BY Karl Holliman BVM&S CertEP BAEDT MRCVS, Cliffe Veterinary Group
Dentistry is an essential and important part of the health care of your horse. This is especially true for the more veteran equine. Your horse’s teeth should be examined at least once a year. In some individuals, particularly for those with dental abnormalities, dental work may be required more frequently.As qualified veterinary surgeons we are able to provide sedation, pain relief and local anaesthesia as required during dental work, allowing a more thorough examination and treatment and less pain and stress to your horse. This can also be safer for the horse, veterinary surgeon and the handler.
During the course of evolution, horses’ teeth have adapted to chew grass and fibre, but in doing so the teeth wear down at a rate of 2 to 3mm per year. This wear is balanced by eruption at an equal rate, until the horse reaches its mid to late twenties, when all of the reserve crown will have erupted. With improving management and veterinary health care our equine friends are now living longer. It is now not unusual to find horses and ponies living into their mid 30’s and beyond. This ‘wearing’ out of dental tissue presents us with a particular challenge to provide dental care and dietary management.
The grinding surface of the equine crown is a complicated arrangement of folds of enamel, dentine and cement. These structures vary in hardness and wear down at different rates (enamel being the hardest); this ensures the surface of the tooth is a rough grinding surface. It is this rough surface that makes the equine tooth so efficient at chewing fibre and grass. With age the crown is lost as it wears out, leaving the root of the tooth in the mouth. The root of the tooth has no central folds of enamel, only a simple rim, the centre is mainly softer dentine and cement (picture 1). This makes the root smooth centrally and therefore, much less efficient at grinding fibre.
The molar and premolar (cheek) teeth are tightly packed together so the row of teeth act as a single grinding surface. Equine teeth are narrower at the root and as such, as the horse gets older and teeth erupt gaps start developing between the teeth. These gaps (or diastema) allow food to become trapped between the teeth and can lead to very painful gum disease (periodontal disease) (picture 2). Signs of which include bad breath (halitosis), quidding (dropping food), weight loss and pouching of food in the cheeks. Affected horses are also more likely to develop choke and impaction colic due to poor chewing of fibre.
As teeth wear down towards the root, teeth may become loose and displace into the soft tissues causing ulcers. They can become so loose that they may actually fall out. When a horse has diastema (gaps between the teeth), the periodontal disease can damage the ligament holding the teeth in place, and the loss of teeth may be accelerated. When examining older patients, it is common to identify movement in many or most of the teeth due to the limited root anchoring the tooth in place. Many of these teeth do not require extraction and should only be removed after careful veterinary assessment (picture 3).

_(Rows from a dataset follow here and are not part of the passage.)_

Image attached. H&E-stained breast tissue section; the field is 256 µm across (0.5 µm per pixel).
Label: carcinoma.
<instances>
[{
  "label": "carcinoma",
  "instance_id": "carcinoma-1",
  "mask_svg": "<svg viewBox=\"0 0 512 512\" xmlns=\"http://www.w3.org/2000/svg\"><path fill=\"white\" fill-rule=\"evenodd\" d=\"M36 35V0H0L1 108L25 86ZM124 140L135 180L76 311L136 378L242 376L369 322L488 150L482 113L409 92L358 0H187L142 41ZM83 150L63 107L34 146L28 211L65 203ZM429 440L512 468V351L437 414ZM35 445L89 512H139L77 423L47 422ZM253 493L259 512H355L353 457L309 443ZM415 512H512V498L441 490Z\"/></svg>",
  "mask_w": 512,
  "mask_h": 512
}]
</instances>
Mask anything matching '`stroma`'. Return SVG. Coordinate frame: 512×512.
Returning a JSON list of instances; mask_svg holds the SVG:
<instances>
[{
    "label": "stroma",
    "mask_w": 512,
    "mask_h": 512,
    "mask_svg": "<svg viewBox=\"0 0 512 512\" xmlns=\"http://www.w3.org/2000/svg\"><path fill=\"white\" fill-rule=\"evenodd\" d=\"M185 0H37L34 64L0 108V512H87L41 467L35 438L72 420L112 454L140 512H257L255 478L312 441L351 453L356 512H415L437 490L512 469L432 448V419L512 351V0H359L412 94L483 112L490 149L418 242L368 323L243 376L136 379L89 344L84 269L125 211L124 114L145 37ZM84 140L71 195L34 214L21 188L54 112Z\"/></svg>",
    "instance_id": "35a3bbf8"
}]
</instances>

If a tooth falls out there will be a gap in the gum and the tooth opposite this will have no tooth to grind against. Without the normal wear caused by grinding, this tooth will grow tall into the gap. After a few years this tooth may grow into the gum and cause damage.
These problems of wear and gum disease can also affect the incisor (front) teeth (figure). Loss or damage of these front incisors may affect the horse’s ability to graze, especially on short grass. Although horses are able to manage without these incisors very well provided their cheek teeth are in reasonable condition and with correct dietary management.
Older horses can be affected by a disease of these incisors that may be related to chronic gum infection. The disease known as Equine Orthodontic Tooth Reabsorption and Hypercementosis (EOTRH) involves a destruction of the tooth enamel and reaction around their roots (picture 4 and 5). The gum around the incisor teeth may be swollen with severe gingivitis and marked tartar formation. This is a painful disease and may require incisor tooth extraction or antibiotics.
Dentistry in the geriatric equine requires a sympathetic approach and careful management. As a general rule a little work to specific areas is the best approach. Correction of overgrowths such as wavemouth or large hooks may not be appropriate as such reductions are likely to remove areas of teeth that are functioning in grinding fibre.
Work carried out should involve:
Although the amount of dental work required may be relatively minimal, it is essential the older horse or pony has regular and careful dental assessment. The intervals between dental care will depend on the dental health of each patient and you should discuss this with your vet.
As horses and ponies get older and their teeth become worn down, their ability to chew and eat long fibre, such as hay, will reduce. Many older horses will not eat hay or long fibre at all, or if they do, may not chew it effectively.
This inability to chew long fibre will have a serious effect on older horses, especially over winter when there is no grass or grass of little nutritional value.
Dietary care is essential for these older ponies and must be considered alongside routine dental care.